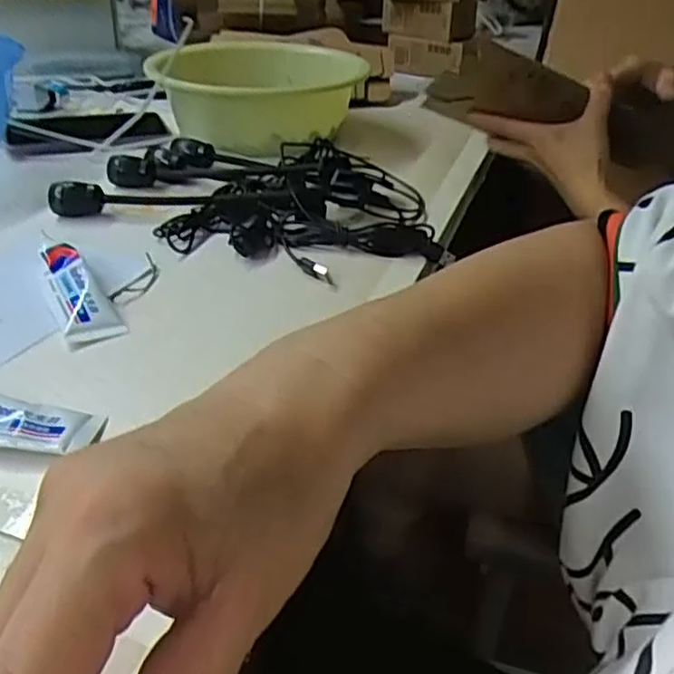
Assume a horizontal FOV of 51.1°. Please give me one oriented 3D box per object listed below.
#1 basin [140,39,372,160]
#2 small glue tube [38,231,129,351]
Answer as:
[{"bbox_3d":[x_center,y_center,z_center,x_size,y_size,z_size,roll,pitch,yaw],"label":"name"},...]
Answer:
[{"bbox_3d":[-0.082,-0.267,0.781,0.196,0.078,0.206,2,34,-1],"label":"basin"},{"bbox_3d":[-0.177,-0.035,0.481,0.036,0.018,0.121,-15,38,-25],"label":"small glue tube"}]

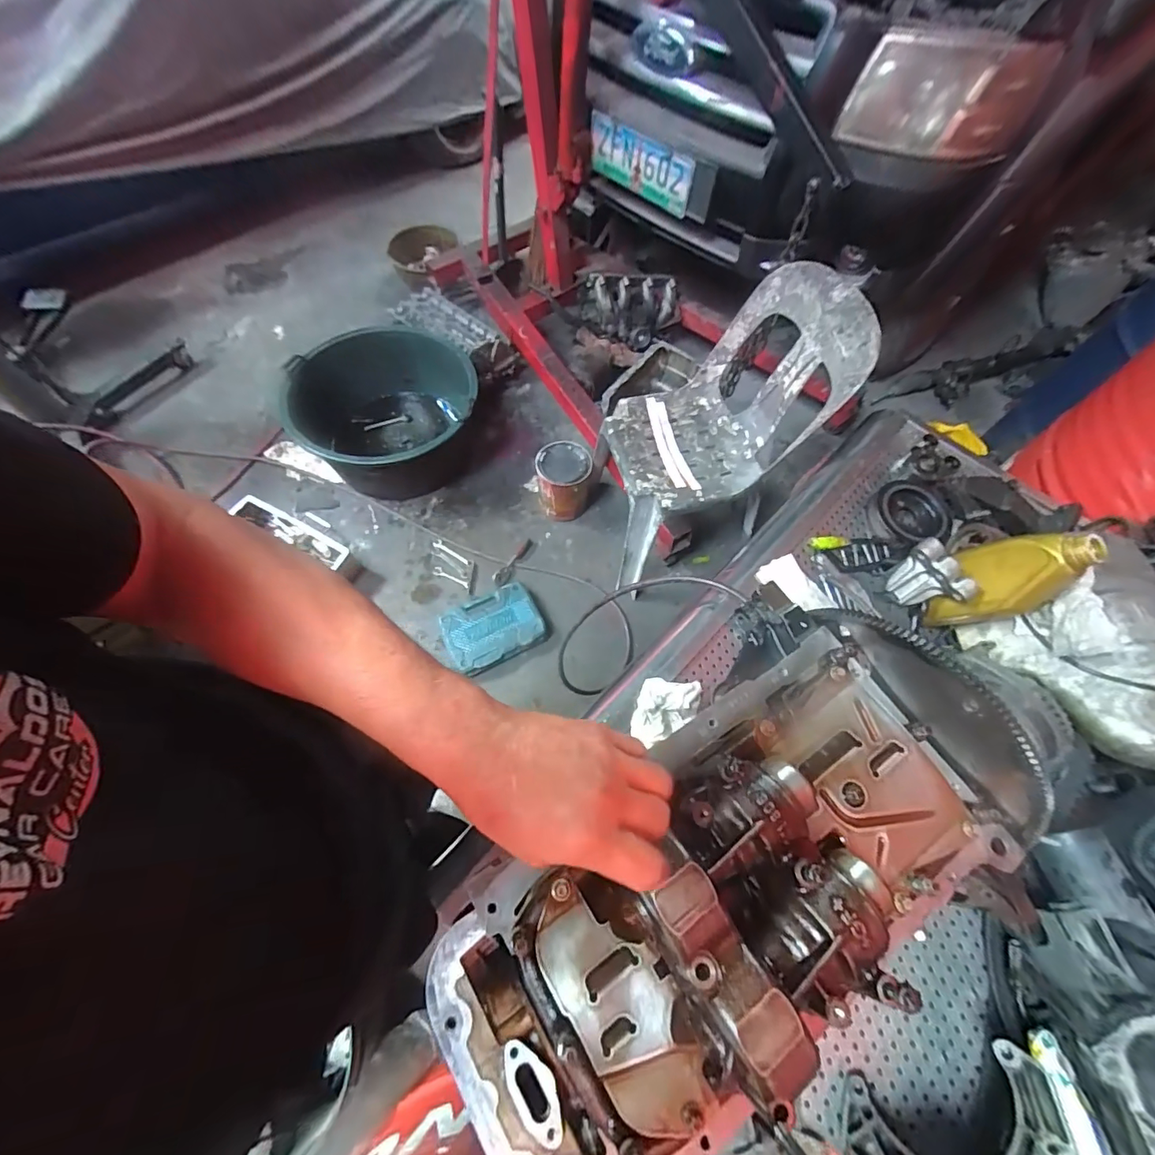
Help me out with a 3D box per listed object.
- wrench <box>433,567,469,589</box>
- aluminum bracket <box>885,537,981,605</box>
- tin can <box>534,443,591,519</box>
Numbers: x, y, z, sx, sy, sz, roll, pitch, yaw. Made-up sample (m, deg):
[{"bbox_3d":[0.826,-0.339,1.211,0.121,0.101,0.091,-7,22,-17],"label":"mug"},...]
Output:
[{"bbox_3d":[-0.397,0.000,1.546,0.122,0.011,0.028,23,65,9],"label":"wrench"},{"bbox_3d":[0.530,0.003,0.743,0.095,0.098,0.052,45,33,12],"label":"aluminum bracket"},{"bbox_3d":[-0.046,-0.300,1.577,0.165,0.212,0.154,-7,64,-6],"label":"tin can"}]

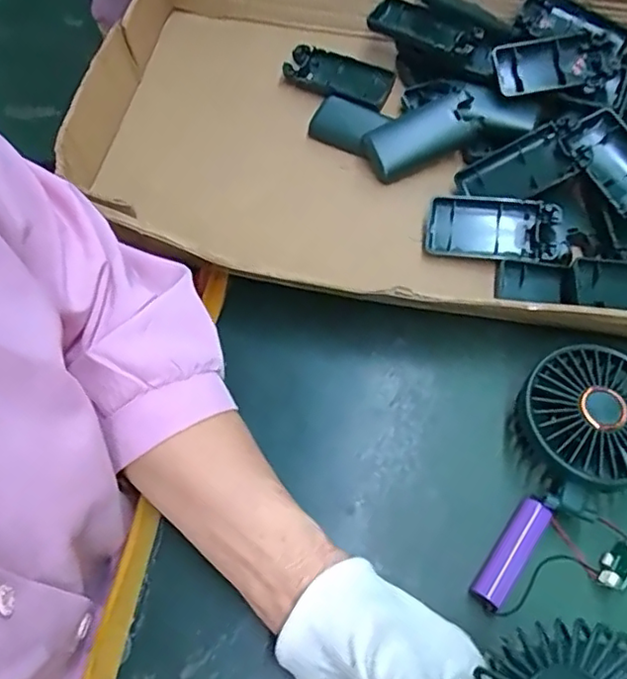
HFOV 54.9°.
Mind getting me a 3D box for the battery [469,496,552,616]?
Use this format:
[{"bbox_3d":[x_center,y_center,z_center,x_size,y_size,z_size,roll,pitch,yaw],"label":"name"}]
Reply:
[{"bbox_3d":[0.115,0.125,0.353,0.019,0.017,0.067,36,67,13],"label":"battery"}]

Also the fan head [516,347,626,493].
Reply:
[{"bbox_3d":[0.171,0.051,0.374,0.087,0.050,0.081,2,64,-4],"label":"fan head"}]

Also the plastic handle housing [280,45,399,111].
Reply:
[{"bbox_3d":[0.021,-0.229,0.530,0.092,0.015,0.050,25,65,8],"label":"plastic handle housing"}]

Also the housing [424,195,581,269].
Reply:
[{"bbox_3d":[0.137,-0.081,0.449,0.102,0.018,0.047,10,95,8],"label":"housing"}]

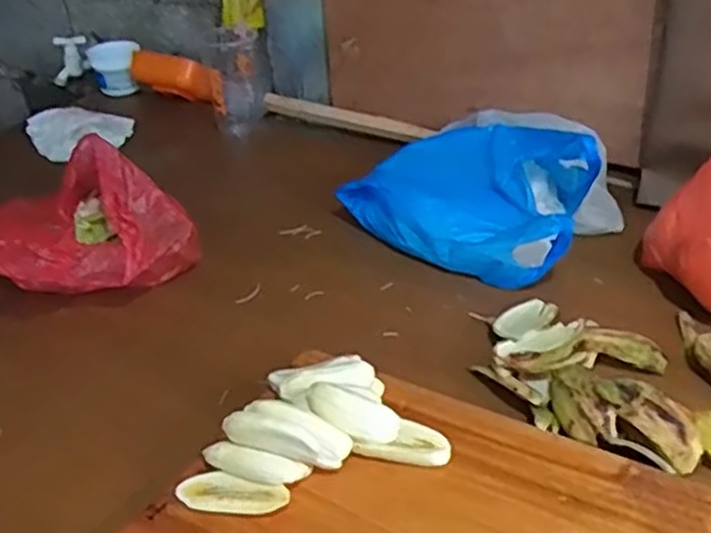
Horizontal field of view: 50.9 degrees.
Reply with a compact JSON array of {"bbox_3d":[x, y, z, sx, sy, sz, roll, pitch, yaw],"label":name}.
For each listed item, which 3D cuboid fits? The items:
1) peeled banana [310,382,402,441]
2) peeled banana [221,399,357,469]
[{"bbox_3d":[-0.002,0.113,0.578,0.075,0.020,0.028,22,38,12],"label":"peeled banana"},{"bbox_3d":[-0.049,0.124,0.558,0.093,0.023,0.033,16,32,-5],"label":"peeled banana"}]

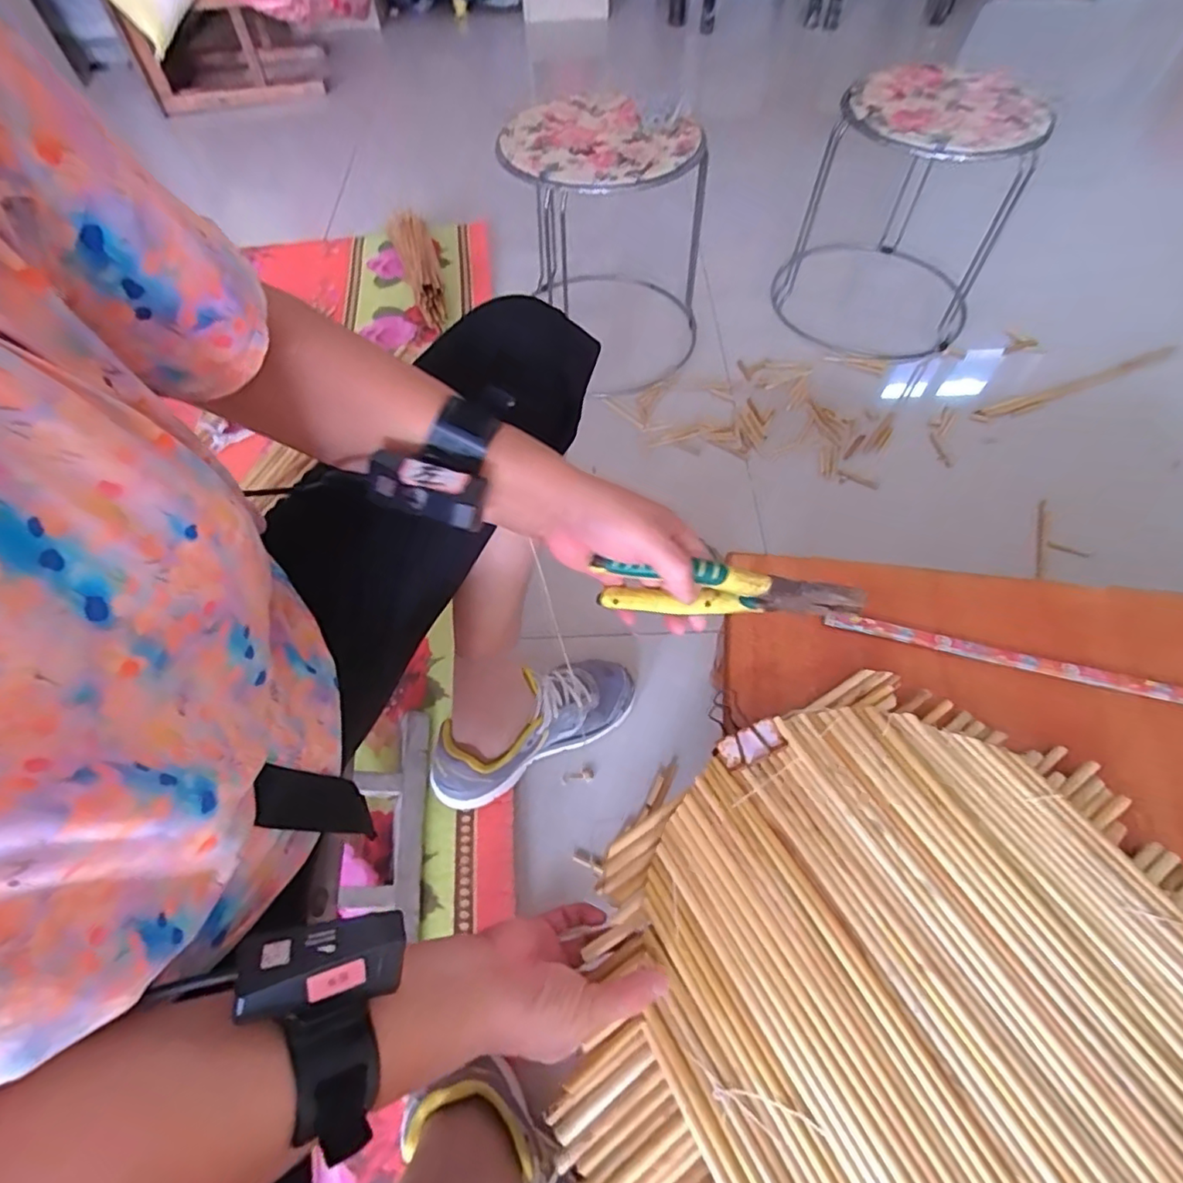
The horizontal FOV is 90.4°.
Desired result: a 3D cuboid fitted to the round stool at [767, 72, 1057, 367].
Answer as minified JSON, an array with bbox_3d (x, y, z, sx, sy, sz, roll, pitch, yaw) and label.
[{"bbox_3d":[0.569,-0.697,1.094,0.369,0.370,0.447,25,64,15],"label":"round stool"}]

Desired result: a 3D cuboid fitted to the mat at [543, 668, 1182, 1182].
[{"bbox_3d":[0.188,0.252,0.369,0.416,0.023,0.335,-30,63,-16],"label":"mat"}]

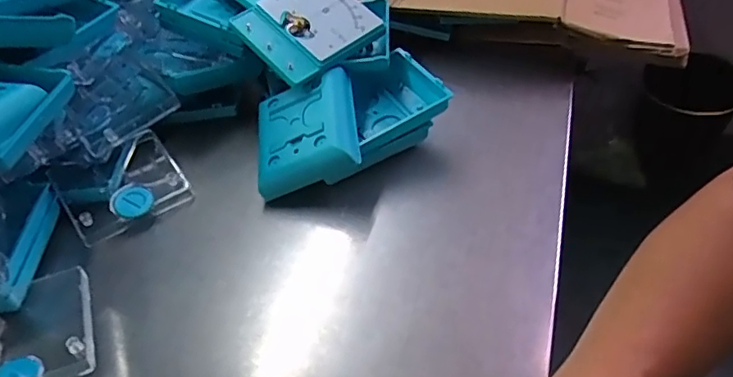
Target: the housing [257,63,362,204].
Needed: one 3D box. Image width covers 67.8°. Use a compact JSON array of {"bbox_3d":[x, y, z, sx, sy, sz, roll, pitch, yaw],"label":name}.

## WHAT THE TASK REQUIRES
Write out again only the lines from the line that contains "2) peeled banana [221,399,357,469]" through the last line of the records, both ends included, without any of the pictures.

## RESPONSE TO THIS TASK
2) peeled banana [221,399,357,469]
[{"bbox_3d":[-0.002,0.113,0.578,0.075,0.020,0.028,22,38,12],"label":"peeled banana"},{"bbox_3d":[-0.049,0.124,0.558,0.093,0.023,0.033,16,32,-5],"label":"peeled banana"}]

The horizontal FOV is 90.4°.
Desired result: a 3D cuboid fitted to the round stool at [767, 72, 1057, 367].
Answer as minified JSON, an array with bbox_3d (x, y, z, sx, sy, sz, roll, pitch, yaw) and label.
[{"bbox_3d":[0.569,-0.697,1.094,0.369,0.370,0.447,25,64,15],"label":"round stool"}]

Desired result: a 3D cuboid fitted to the mat at [543, 668, 1182, 1182].
[{"bbox_3d":[0.188,0.252,0.369,0.416,0.023,0.335,-30,63,-16],"label":"mat"}]

Target: the housing [257,63,362,204].
Needed: one 3D box. Image width covers 67.8°. Use a compact JSON array of {"bbox_3d":[x, y, z, sx, sy, sz, roll, pitch, yaw],"label":name}.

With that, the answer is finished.